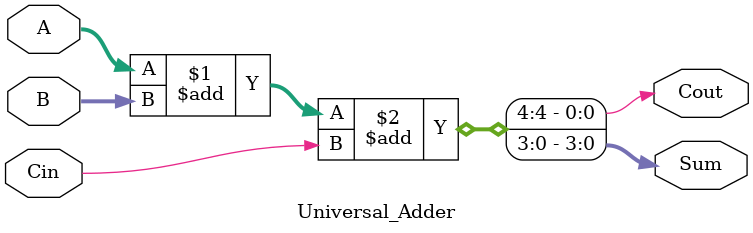
<source format=v>
module Universal_Adder(
    input  [3:0] A,   
    input  [3:0] B,   
    input        Cin, 
    output [3:0] Sum, 
    output       Cout 
);
assign {Cout, Sum} = A + B + Cin;
endmodule

</source>
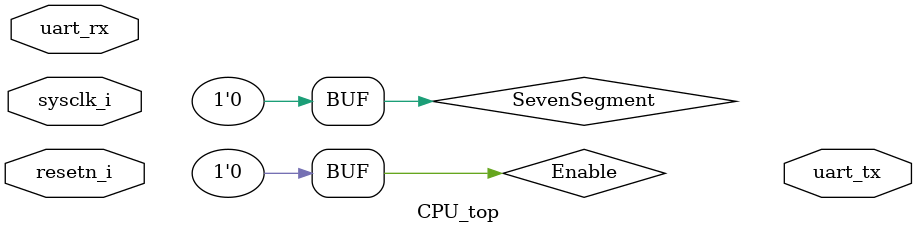
<source format=v>
`timescale 1ns / 1ps

module CPU_top
(
    input           sysclk_i,
    input           resetn_i,

    // uart
    input           uart_rx,
    output          uart_tx
);

wire        sys_clk;
wire        cp0_clk;
reg         rst;
reg  [5 :0] sync_rst_sr;

wire       data_mem_wr_en;
wire [7:0] data_mem_wr_addr;
wire [7:0] data_mem_wr_data;

assign SevenSegment = 8'b0;
assign Enable       = 4'b0;


clk_wiz_0 cpu_clock_gen(
    .clk_in1  (sysclk_i),
    .clk_out1 (cp0_clk)
);



// CPU
CPU 
CPU_core(
    .clk              (cp0_clk),
    .rst_n            (~rst),
    .data_mem_wr_en   (data_mem_wr_en),
    .data_mem_wr_addr (data_mem_wr_addr),
    .data_mem_wr_data (data_mem_wr_data)
);

// ====================================================================



// Modify the parameter inside uart_tx module for different clock configurations.
//uart_tx
//uart_tx_inst(
//    .i_Clock     (cp0_clk),
//    .i_Tx_DV     (data_mem_wr_en & (data_mem_wr_addr == 8'b0)),
//    .i_Tx_Byte   (data_mem_wr_data),
//    .o_Tx_Active (),
//    .o_Tx_Serial (uart_tx)
//);

uart_tx
uart_tx_inst(
    .clk       (cp0_clk),
    .rst       (rst),
    .wr_valid  (data_mem_wr_en & (data_mem_wr_addr == 8'b0)),
    .byte_in   (data_mem_wr_data),
    .wr_ready  (),
    .tx_serial (UART_TX)
);




always @(posedge cp0_clk) begin
    if (!resetn_i) begin
        sync_rst_sr <= 6'b111_111;
    end
    else begin
        sync_rst_sr <= {sync_rst_sr[4:0], 1'b0};
    end
end

always @(posedge cp0_clk) begin
    rst <= sync_rst_sr[5];
end




endmodule
</source>
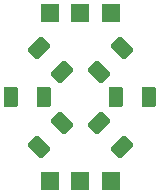
<source format=gts>
%TF.GenerationSoftware,KiCad,Pcbnew,(6.0.0-rc1-124-g18b4ebcc17)*%
%TF.CreationDate,2022-01-01T14:30:36+10:30*%
%TF.ProjectId,ring_pcb,72696e67-5f70-4636-922e-6b696361645f,rev?*%
%TF.SameCoordinates,Original*%
%TF.FileFunction,Soldermask,Top*%
%TF.FilePolarity,Negative*%
%FSLAX46Y46*%
G04 Gerber Fmt 4.6, Leading zero omitted, Abs format (unit mm)*
G04 Created by KiCad (PCBNEW (6.0.0-rc1-124-g18b4ebcc17)) date 2022-01-01 14:30:36*
%MOMM*%
%LPD*%
G01*
G04 APERTURE LIST*
G04 Aperture macros list*
%AMRoundRect*
0 Rectangle with rounded corners*
0 $1 Rounding radius*
0 $2 $3 $4 $5 $6 $7 $8 $9 X,Y pos of 4 corners*
0 Add a 4 corners polygon primitive as box body*
4,1,4,$2,$3,$4,$5,$6,$7,$8,$9,$2,$3,0*
0 Add four circle primitives for the rounded corners*
1,1,$1+$1,$2,$3*
1,1,$1+$1,$4,$5*
1,1,$1+$1,$6,$7*
1,1,$1+$1,$8,$9*
0 Add four rect primitives between the rounded corners*
20,1,$1+$1,$2,$3,$4,$5,0*
20,1,$1+$1,$4,$5,$6,$7,0*
20,1,$1+$1,$6,$7,$8,$9,0*
20,1,$1+$1,$8,$9,$2,$3,0*%
G04 Aperture macros list end*
%ADD10R,1.500000X1.500000*%
%ADD11RoundRect,0.250000X0.176777X-0.707107X0.707107X-0.176777X-0.176777X0.707107X-0.707107X0.176777X0*%
%ADD12RoundRect,0.250000X-0.707107X-0.176777X-0.176777X-0.707107X0.707107X0.176777X0.176777X0.707107X0*%
%ADD13RoundRect,0.250000X-0.176777X0.707107X-0.707107X0.176777X0.176777X-0.707107X0.707107X-0.176777X0*%
%ADD14RoundRect,0.250000X0.707107X0.176777X0.176777X0.707107X-0.707107X-0.176777X-0.176777X-0.707107X0*%
%ADD15RoundRect,0.250000X-0.375000X-0.625000X0.375000X-0.625000X0.375000X0.625000X-0.375000X0.625000X0*%
%ADD16RoundRect,0.250000X0.375000X0.625000X-0.375000X0.625000X-0.375000X-0.625000X0.375000X-0.625000X0*%
G04 APERTURE END LIST*
D10*
%TO.C,TP8*%
X137160000Y-106172000D03*
%TD*%
%TO.C,TP11*%
X134569200Y-106172000D03*
%TD*%
D11*
%TO.C,D1*%
X138710051Y-96874949D03*
X140689949Y-94895051D03*
%TD*%
D12*
%TO.C,D2*%
X138710051Y-101245051D03*
X140689949Y-103224949D03*
%TD*%
D10*
%TO.C,TP10*%
X139750800Y-91948000D03*
%TD*%
%TO.C,TP9*%
X139750800Y-106172000D03*
%TD*%
D13*
%TO.C,D3*%
X135609949Y-101245051D03*
X133630051Y-103224949D03*
%TD*%
D14*
%TO.C,D6*%
X135609949Y-96874949D03*
X133630051Y-94895051D03*
%TD*%
D10*
%TO.C,TP12*%
X134569200Y-91948000D03*
%TD*%
%TO.C,TP7*%
X137160000Y-91948000D03*
%TD*%
D15*
%TO.C,D4*%
X140205000Y-99060000D03*
X143005000Y-99060000D03*
%TD*%
D16*
%TO.C,D5*%
X134115000Y-99060000D03*
X131315000Y-99060000D03*
%TD*%
M02*

</source>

§ **Try it**
For each record above, write it out exactly and omit any picture.

§ **Your solution**
<source format=v>
module Universal_Adder(
    input  [3:0] A,   
    input  [3:0] B,   
    input        Cin, 
    output [3:0] Sum, 
    output       Cout 
);
assign {Cout, Sum} = A + B + Cin;
endmodule

</source>
<source format=v>
`timescale 1ns / 1ps

module CPU_top
(
    input           sysclk_i,
    input           resetn_i,

    // uart
    input           uart_rx,
    output          uart_tx
);

wire        sys_clk;
wire        cp0_clk;
reg         rst;
reg  [5 :0] sync_rst_sr;

wire       data_mem_wr_en;
wire [7:0] data_mem_wr_addr;
wire [7:0] data_mem_wr_data;

assign SevenSegment = 8'b0;
assign Enable       = 4'b0;


clk_wiz_0 cpu_clock_gen(
    .clk_in1  (sysclk_i),
    .clk_out1 (cp0_clk)
);



// CPU
CPU 
CPU_core(
    .clk              (cp0_clk),
    .rst_n            (~rst),
    .data_mem_wr_en   (data_mem_wr_en),
    .data_mem_wr_addr (data_mem_wr_addr),
    .data_mem_wr_data (data_mem_wr_data)
);

// ====================================================================



// Modify the parameter inside uart_tx module for different clock configurations.
//uart_tx
//uart_tx_inst(
//    .i_Clock     (cp0_clk),
//    .i_Tx_DV     (data_mem_wr_en & (data_mem_wr_addr == 8'b0)),
//    .i_Tx_Byte   (data_mem_wr_data),
//    .o_Tx_Active (),
//    .o_Tx_Serial (uart_tx)
//);

uart_tx
uart_tx_inst(
    .clk       (cp0_clk),
    .rst       (rst),
    .wr_valid  (data_mem_wr_en & (data_mem_wr_addr == 8'b0)),
    .byte_in   (data_mem_wr_data),
    .wr_ready  (),
    .tx_serial (UART_TX)
);




always @(posedge cp0_clk) begin
    if (!resetn_i) begin
        sync_rst_sr <= 6'b111_111;
    end
    else begin
        sync_rst_sr <= {sync_rst_sr[4:0], 1'b0};
    end
end

always @(posedge cp0_clk) begin
    rst <= sync_rst_sr[5];
end




endmodule
</source>
<source format=gts>
%TF.GenerationSoftware,KiCad,Pcbnew,(6.0.0-rc1-124-g18b4ebcc17)*%
%TF.CreationDate,2022-01-01T14:30:36+10:30*%
%TF.ProjectId,ring_pcb,72696e67-5f70-4636-922e-6b696361645f,rev?*%
%TF.SameCoordinates,Original*%
%TF.FileFunction,Soldermask,Top*%
%TF.FilePolarity,Negative*%
%FSLAX46Y46*%
G04 Gerber Fmt 4.6, Leading zero omitted, Abs format (unit mm)*
G04 Created by KiCad (PCBNEW (6.0.0-rc1-124-g18b4ebcc17)) date 2022-01-01 14:30:36*
%MOMM*%
%LPD*%
G01*
G04 APERTURE LIST*
G04 Aperture macros list*
%AMRoundRect*
0 Rectangle with rounded corners*
0 $1 Rounding radius*
0 $2 $3 $4 $5 $6 $7 $8 $9 X,Y pos of 4 corners*
0 Add a 4 corners polygon primitive as box body*
4,1,4,$2,$3,$4,$5,$6,$7,$8,$9,$2,$3,0*
0 Add four circle primitives for the rounded corners*
1,1,$1+$1,$2,$3*
1,1,$1+$1,$4,$5*
1,1,$1+$1,$6,$7*
1,1,$1+$1,$8,$9*
0 Add four rect primitives between the rounded corners*
20,1,$1+$1,$2,$3,$4,$5,0*
20,1,$1+$1,$4,$5,$6,$7,0*
20,1,$1+$1,$6,$7,$8,$9,0*
20,1,$1+$1,$8,$9,$2,$3,0*%
G04 Aperture macros list end*
%ADD10R,1.500000X1.500000*%
%ADD11RoundRect,0.250000X0.176777X-0.707107X0.707107X-0.176777X-0.176777X0.707107X-0.707107X0.176777X0*%
%ADD12RoundRect,0.250000X-0.707107X-0.176777X-0.176777X-0.707107X0.707107X0.176777X0.176777X0.707107X0*%
%ADD13RoundRect,0.250000X-0.176777X0.707107X-0.707107X0.176777X0.176777X-0.707107X0.707107X-0.176777X0*%
%ADD14RoundRect,0.250000X0.707107X0.176777X0.176777X0.707107X-0.707107X-0.176777X-0.176777X-0.707107X0*%
%ADD15RoundRect,0.250000X-0.375000X-0.625000X0.375000X-0.625000X0.375000X0.625000X-0.375000X0.625000X0*%
%ADD16RoundRect,0.250000X0.375000X0.625000X-0.375000X0.625000X-0.375000X-0.625000X0.375000X-0.625000X0*%
G04 APERTURE END LIST*
D10*
%TO.C,TP8*%
X137160000Y-106172000D03*
%TD*%
%TO.C,TP11*%
X134569200Y-106172000D03*
%TD*%
D11*
%TO.C,D1*%
X138710051Y-96874949D03*
X140689949Y-94895051D03*
%TD*%
D12*
%TO.C,D2*%
X138710051Y-101245051D03*
X140689949Y-103224949D03*
%TD*%
D10*
%TO.C,TP10*%
X139750800Y-91948000D03*
%TD*%
%TO.C,TP9*%
X139750800Y-106172000D03*
%TD*%
D13*
%TO.C,D3*%
X135609949Y-101245051D03*
X133630051Y-103224949D03*
%TD*%
D14*
%TO.C,D6*%
X135609949Y-96874949D03*
X133630051Y-94895051D03*
%TD*%
D10*
%TO.C,TP12*%
X134569200Y-91948000D03*
%TD*%
%TO.C,TP7*%
X137160000Y-91948000D03*
%TD*%
D15*
%TO.C,D4*%
X140205000Y-99060000D03*
X143005000Y-99060000D03*
%TD*%
D16*
%TO.C,D5*%
X134115000Y-99060000D03*
X131315000Y-99060000D03*
%TD*%
M02*

</source>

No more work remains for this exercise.